>>>

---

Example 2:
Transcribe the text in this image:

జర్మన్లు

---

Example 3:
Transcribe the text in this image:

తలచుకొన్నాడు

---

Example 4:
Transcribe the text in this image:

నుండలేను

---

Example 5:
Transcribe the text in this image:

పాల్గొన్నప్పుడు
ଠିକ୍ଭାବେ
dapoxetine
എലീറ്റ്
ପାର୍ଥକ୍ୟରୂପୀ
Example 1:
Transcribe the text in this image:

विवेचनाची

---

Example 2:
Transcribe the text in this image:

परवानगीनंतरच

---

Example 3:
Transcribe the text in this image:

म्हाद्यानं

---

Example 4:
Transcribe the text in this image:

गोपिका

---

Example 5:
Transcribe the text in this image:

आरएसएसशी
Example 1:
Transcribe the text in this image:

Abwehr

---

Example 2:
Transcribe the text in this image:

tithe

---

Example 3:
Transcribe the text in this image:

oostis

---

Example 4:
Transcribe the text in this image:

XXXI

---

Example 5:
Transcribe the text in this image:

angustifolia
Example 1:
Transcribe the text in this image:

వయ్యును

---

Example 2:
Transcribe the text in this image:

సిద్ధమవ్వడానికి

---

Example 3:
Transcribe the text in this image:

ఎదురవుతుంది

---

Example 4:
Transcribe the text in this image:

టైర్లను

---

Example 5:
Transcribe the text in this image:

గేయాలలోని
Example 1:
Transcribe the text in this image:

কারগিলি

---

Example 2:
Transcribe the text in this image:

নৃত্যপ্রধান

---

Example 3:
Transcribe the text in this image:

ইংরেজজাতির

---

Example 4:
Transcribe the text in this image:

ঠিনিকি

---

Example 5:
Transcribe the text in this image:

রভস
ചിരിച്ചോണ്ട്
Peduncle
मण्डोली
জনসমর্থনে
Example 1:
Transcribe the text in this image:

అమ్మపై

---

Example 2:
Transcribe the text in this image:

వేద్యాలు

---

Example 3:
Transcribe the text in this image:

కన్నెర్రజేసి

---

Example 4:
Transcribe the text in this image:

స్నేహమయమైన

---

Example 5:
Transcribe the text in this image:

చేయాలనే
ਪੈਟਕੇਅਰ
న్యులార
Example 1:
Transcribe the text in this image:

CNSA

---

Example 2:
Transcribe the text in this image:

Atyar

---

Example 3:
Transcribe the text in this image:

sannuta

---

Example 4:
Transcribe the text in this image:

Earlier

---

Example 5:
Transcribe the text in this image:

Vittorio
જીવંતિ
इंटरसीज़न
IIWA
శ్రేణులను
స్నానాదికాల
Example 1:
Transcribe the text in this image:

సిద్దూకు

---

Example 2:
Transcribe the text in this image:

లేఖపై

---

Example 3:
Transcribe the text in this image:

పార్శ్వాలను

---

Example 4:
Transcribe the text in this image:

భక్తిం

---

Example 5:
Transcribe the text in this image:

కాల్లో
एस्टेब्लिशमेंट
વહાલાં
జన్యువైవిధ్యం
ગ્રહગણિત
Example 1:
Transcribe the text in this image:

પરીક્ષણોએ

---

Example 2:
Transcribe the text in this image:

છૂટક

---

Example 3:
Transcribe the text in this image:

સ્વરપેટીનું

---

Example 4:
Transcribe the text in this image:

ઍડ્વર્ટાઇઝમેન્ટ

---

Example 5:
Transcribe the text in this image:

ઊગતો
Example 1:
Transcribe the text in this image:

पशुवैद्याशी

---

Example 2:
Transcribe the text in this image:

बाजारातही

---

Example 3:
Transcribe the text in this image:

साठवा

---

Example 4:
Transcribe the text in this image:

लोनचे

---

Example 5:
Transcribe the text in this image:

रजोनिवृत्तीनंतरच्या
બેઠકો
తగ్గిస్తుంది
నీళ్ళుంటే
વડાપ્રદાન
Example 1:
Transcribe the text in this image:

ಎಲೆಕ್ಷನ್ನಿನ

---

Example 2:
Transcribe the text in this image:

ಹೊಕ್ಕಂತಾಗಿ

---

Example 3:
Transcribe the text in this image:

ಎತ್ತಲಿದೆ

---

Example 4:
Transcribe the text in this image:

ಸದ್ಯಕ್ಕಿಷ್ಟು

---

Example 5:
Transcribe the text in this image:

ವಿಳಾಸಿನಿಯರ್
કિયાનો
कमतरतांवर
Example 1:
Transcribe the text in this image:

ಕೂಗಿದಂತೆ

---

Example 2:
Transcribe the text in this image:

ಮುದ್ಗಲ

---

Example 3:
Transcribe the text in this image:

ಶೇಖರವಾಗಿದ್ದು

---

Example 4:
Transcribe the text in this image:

<<<

Write out every entry above, word for word.

---

Example 2:
Transcribe the text in this image:

జర్మన్లు

---

Example 3:
Transcribe the text in this image:

తలచుకొన్నాడు

---

Example 4:
Transcribe the text in this image:

నుండలేను

---

Example 5:
Transcribe the text in this image:

పాల్గొన్నప్పుడు
ଠିକ୍ଭାବେ
dapoxetine
എലീറ്റ്
ପାର୍ଥକ୍ୟରୂପୀ
Example 1:
Transcribe the text in this image:

विवेचनाची

---

Example 2:
Transcribe the text in this image:

परवानगीनंतरच

---

Example 3:
Transcribe the text in this image:

म्हाद्यानं

---

Example 4:
Transcribe the text in this image:

गोपिका

---

Example 5:
Transcribe the text in this image:

आरएसएसशी
Example 1:
Transcribe the text in this image:

Abwehr

---

Example 2:
Transcribe the text in this image:

tithe

---

Example 3:
Transcribe the text in this image:

oostis

---

Example 4:
Transcribe the text in this image:

XXXI

---

Example 5:
Transcribe the text in this image:

angustifolia
Example 1:
Transcribe the text in this image:

వయ్యును

---

Example 2:
Transcribe the text in this image:

సిద్ధమవ్వడానికి

---

Example 3:
Transcribe the text in this image:

ఎదురవుతుంది

---

Example 4:
Transcribe the text in this image:

టైర్లను

---

Example 5:
Transcribe the text in this image:

గేయాలలోని
Example 1:
Transcribe the text in this image:

কারগিলি

---

Example 2:
Transcribe the text in this image:

নৃত্যপ্রধান

---

Example 3:
Transcribe the text in this image:

ইংরেজজাতির

---

Example 4:
Transcribe the text in this image:

ঠিনিকি

---

Example 5:
Transcribe the text in this image:

রভস
ചിരിച്ചോണ്ട്
Peduncle
मण्डोली
জনসমর্থনে
Example 1:
Transcribe the text in this image:

అమ్మపై

---

Example 2:
Transcribe the text in this image:

వేద్యాలు

---

Example 3:
Transcribe the text in this image:

కన్నెర్రజేసి

---

Example 4:
Transcribe the text in this image:

స్నేహమయమైన

---

Example 5:
Transcribe the text in this image:

చేయాలనే
ਪੈਟਕੇਅਰ
న్యులార
Example 1:
Transcribe the text in this image:

CNSA

---

Example 2:
Transcribe the text in this image:

Atyar

---

Example 3:
Transcribe the text in this image:

sannuta

---

Example 4:
Transcribe the text in this image:

Earlier

---

Example 5:
Transcribe the text in this image:

Vittorio
જીવંતિ
इंटरसीज़न
IIWA
శ్రేణులను
స్నానాదికాల
Example 1:
Transcribe the text in this image:

సిద్దూకు

---

Example 2:
Transcribe the text in this image:

లేఖపై

---

Example 3:
Transcribe the text in this image:

పార్శ్వాలను

---

Example 4:
Transcribe the text in this image:

భక్తిం

---

Example 5:
Transcribe the text in this image:

కాల్లో
एस्टेब्लिशमेंट
વહાલાં
జన్యువైవిధ్యం
ગ્રહગણિત
Example 1:
Transcribe the text in this image:

પરીક્ષણોએ

---

Example 2:
Transcribe the text in this image:

છૂટક

---

Example 3:
Transcribe the text in this image:

સ્વરપેટીનું

---

Example 4:
Transcribe the text in this image:

ઍડ્વર્ટાઇઝમેન્ટ

---

Example 5:
Transcribe the text in this image:

ઊગતો
Example 1:
Transcribe the text in this image:

पशुवैद्याशी

---

Example 2:
Transcribe the text in this image:

बाजारातही

---

Example 3:
Transcribe the text in this image:

साठवा

---

Example 4:
Transcribe the text in this image:

लोनचे

---

Example 5:
Transcribe the text in this image:

रजोनिवृत्तीनंतरच्या
બેઠકો
తగ్గిస్తుంది
నీళ్ళుంటే
વડાપ્રદાન
Example 1:
Transcribe the text in this image:

ಎಲೆಕ್ಷನ್ನಿನ

---

Example 2:
Transcribe the text in this image:

ಹೊಕ್ಕಂತಾಗಿ

---

Example 3:
Transcribe the text in this image:

ಎತ್ತಲಿದೆ

---

Example 4:
Transcribe the text in this image:

ಸದ್ಯಕ್ಕಿಷ್ಟು

---

Example 5:
Transcribe the text in this image:

ವಿಳಾಸಿನಿಯರ್
કિયાનો
कमतरतांवर
Example 1:
Transcribe the text in this image:

ಕೂಗಿದಂತೆ

---

Example 2:
Transcribe the text in this image:

ಮುದ್ಗಲ

---

Example 3:
Transcribe the text in this image:

ಶೇಖರವಾಗಿದ್ದು

---

Example 4:
Transcribe the text in this image:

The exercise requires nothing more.